The following was written in a Courtland, Arizona newspaper on May 20, 1911:
Monday night, at about midnight, E.L. Drew, a deputy sheriff of Pinal county, was killed in Sonoratown, a suburb of Ray, while resisting a holdup in one of the saloons. Mr. Drew was well known in Courtland, where he held a commission as deputy sheriff for a considerable time and was very generally liked, and probably as well known throughout the valley and surrounding country as any man in the territory, having been a resident of this section for many years. The body was brought to Pearce by a brother, Charles, who was also employed at Ray and the funeral took place Wednesday afternoon. A large attendance was at band and beautiful floral pieces evidenced the esteem in which he was held. Mrs. Drew with her three pretty children, one girl 12 years old, another 10 and a boy of 7 years, through poor train connections, was compelled to drive from Cochise [County], making five o'clock the hour of the services. Dr. Pestal and Judge [William] Monmonier conducted the services in an able manner. Mr. Drew was born on the [Great] Plains, August 22, 1864 , when his parents were crossing to Montana and is survived by a wife and three children. three brothers, and one sister, G. [George] H. Drew of Pearce, Chas. [Charles] Drew at Pearce, D. [David] S. Drew, who moved last week from Courtland to California and Mrs. R. [Cora] J. Reynolds in Oklahoma City, Oklahoma. Aside from a house and lot in Courtland and 1000 shares of Gold Queen [mine] stock, which was in the names of the children, a $3,500 insurance policy also payable to the children was left by the murdered man. Mrs. Drew and the children have been living at Pima, Graham county and had just about completed arrangements for moving to Ray, where the family could be reunited, when this terrible affair happened. Manager E. H. McFall of the Palace Stables, Hal Mattingly, W. A. Lewis and John Perkins drove to Pearce to attend the funeral, and several others would have been present had they been advised in time to have been there. A report reached Courtland Thursday, that Jack Monroe, suspected as being the man who fired the fatal shots, had been captured near Ray, suffering from a bad gun shot wound in the breast, which makes it appear that Mr. Drew made a commendable resistance, even though he lost his life in doing so. (sic)

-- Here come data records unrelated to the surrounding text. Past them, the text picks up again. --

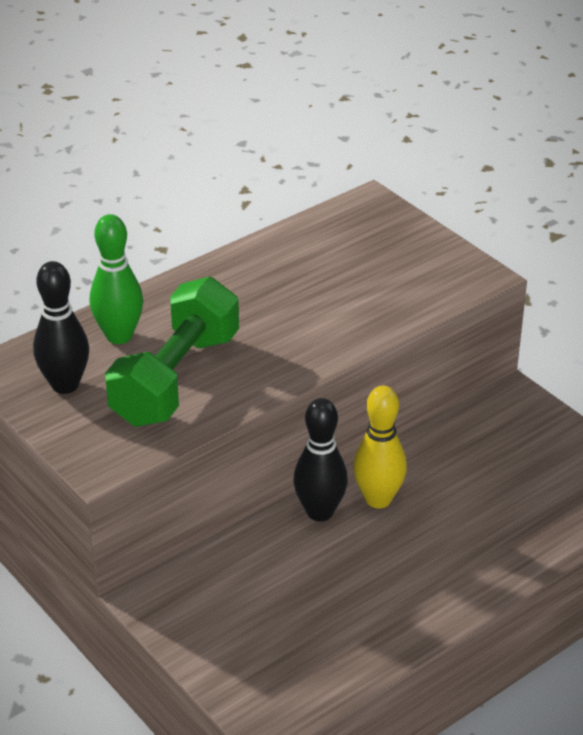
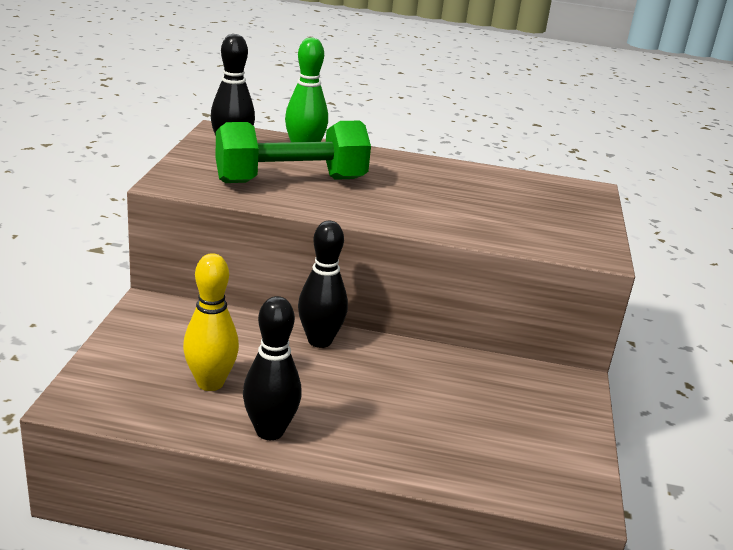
camera: 45 degrees right, 10 degrees down
(378, 499) = (368, 361): yellow bowling pin -> yellow bowling pin (210, 383)
(419, 613) = (270, 431): none -> black bowling pin

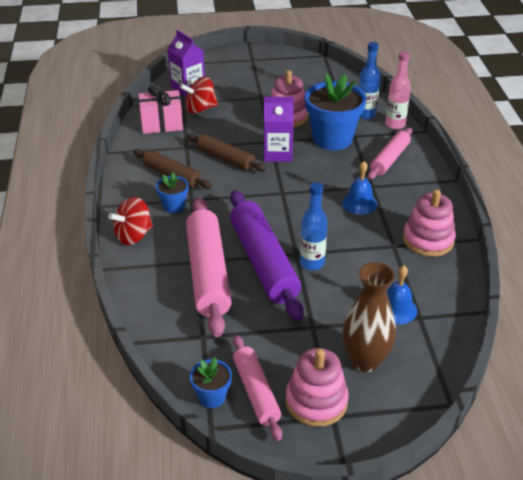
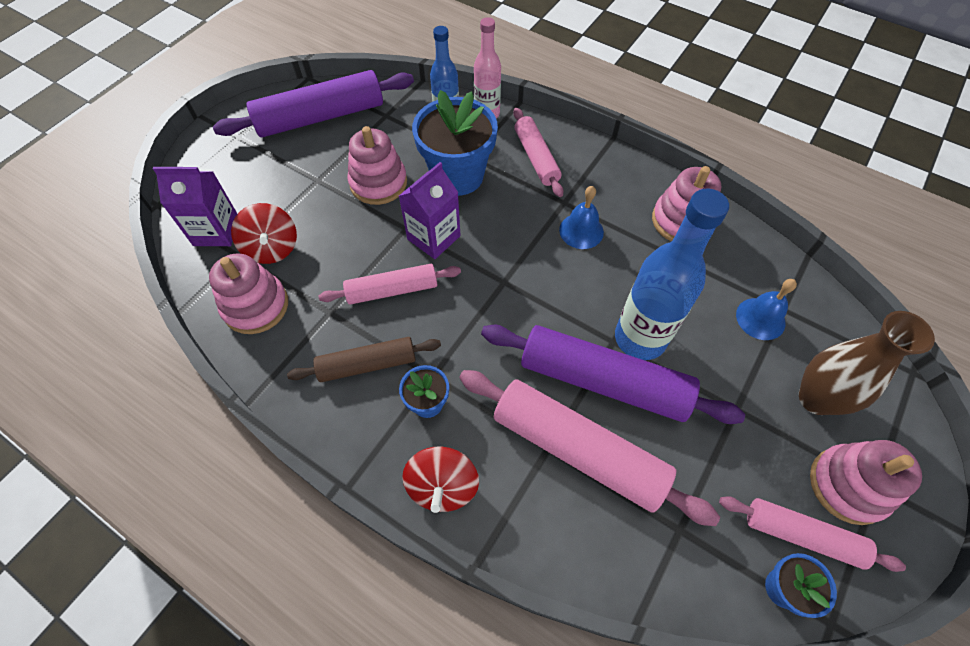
camera: 50 degrees left, 20 degrees up
(161, 124) = (256, 306): pink gift -> pink stacking toy
(200, 109) = (272, 248): red spinning top -> red spinning top turned 45 degrees counterclockwise
(225, 158) = (392, 290): brown rolling pin -> pink rolling pin
(303, 74) = (321, 117): none -> purple rolling pin
(312, 263) = (640, 338): blue bottle -> blue bottle, size x1.64

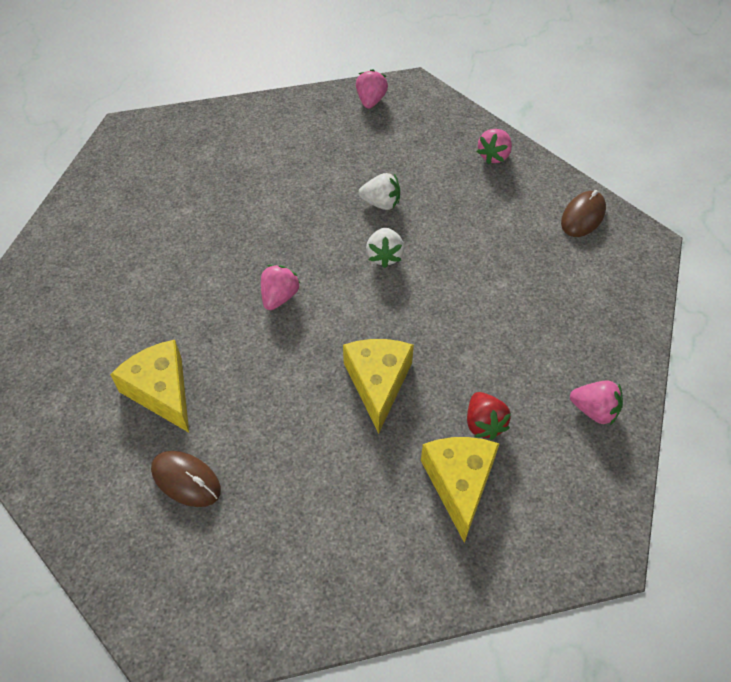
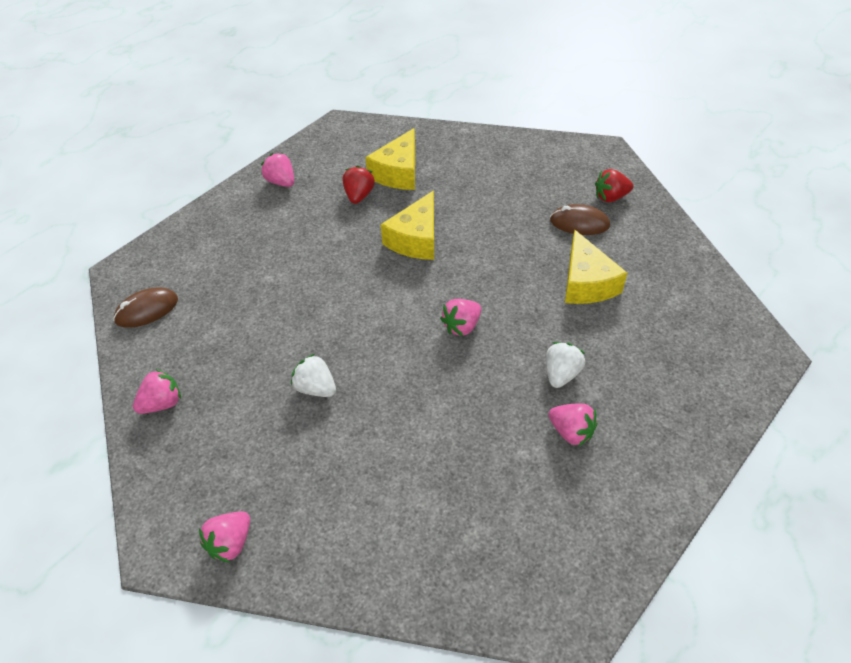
camera: 155 degrees left, 5 degrees down
(149, 237) = (571, 432): none -> pink strawberry
(150, 545) = (611, 197): none -> red strawberry
(186, 480) = (579, 223): brown mouse -> brown mouse turned 45 degrees counterclockwise
(384, 256) = (348, 332): white strawberry -> white strawberry (561, 374)

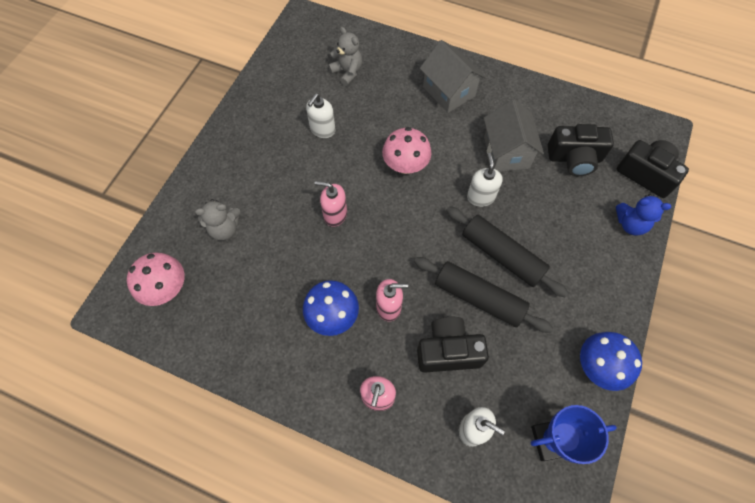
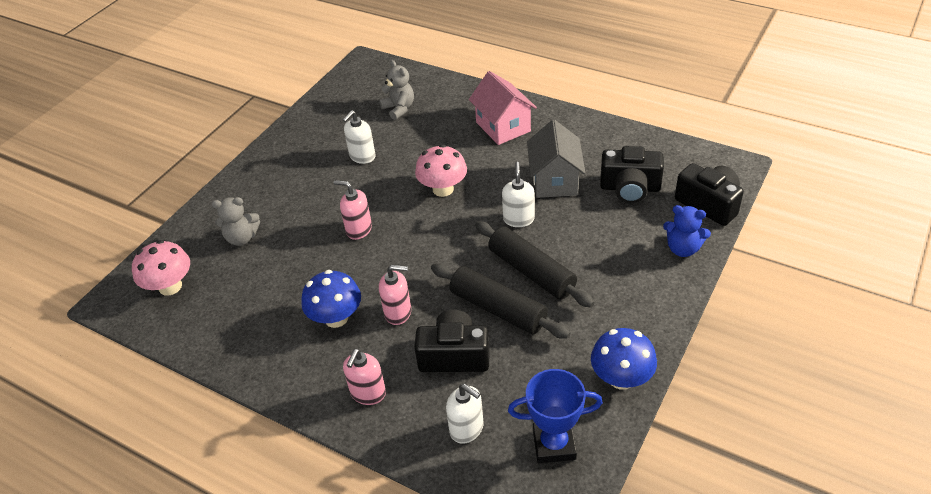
camera: 10 degrees right, 20 degrees down
(448, 92) = (503, 127): grey house -> pink house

The following appeared in the Tombstone Prospector on May 18, 1911:
Jack Monroe has been arrested as suspect of a holdup in a saloon at Ray in which Ed Drew of Courtland was shot and killed about three days ago. Monroe was found in the hills near Ray shot and weak from loss of blood from his wounds, and now the officers suspicion him as the party to the bold hold-up and claim to have strong evidence against Monroe. The hold-up man entering through the back way met Ed Drew at the back door and commanded him to hold up his hands, but instead of raising his hands Drew reached for his gun and fired while the robber fired also and Drew fell to the floor dead. Drew was a former Cochise county resident, having lived at Courtland. Jack Monroe is also a former Cochise resident. In 1904 he was sentenced in the district court here to serve six years at Yuma. He was convicted on a charge of assault on a Mexican at Don Luis. (sic)
The Drew Ranch is now owned by the Nature Conservancy. Also, members of Drew's family still live in Arizona today.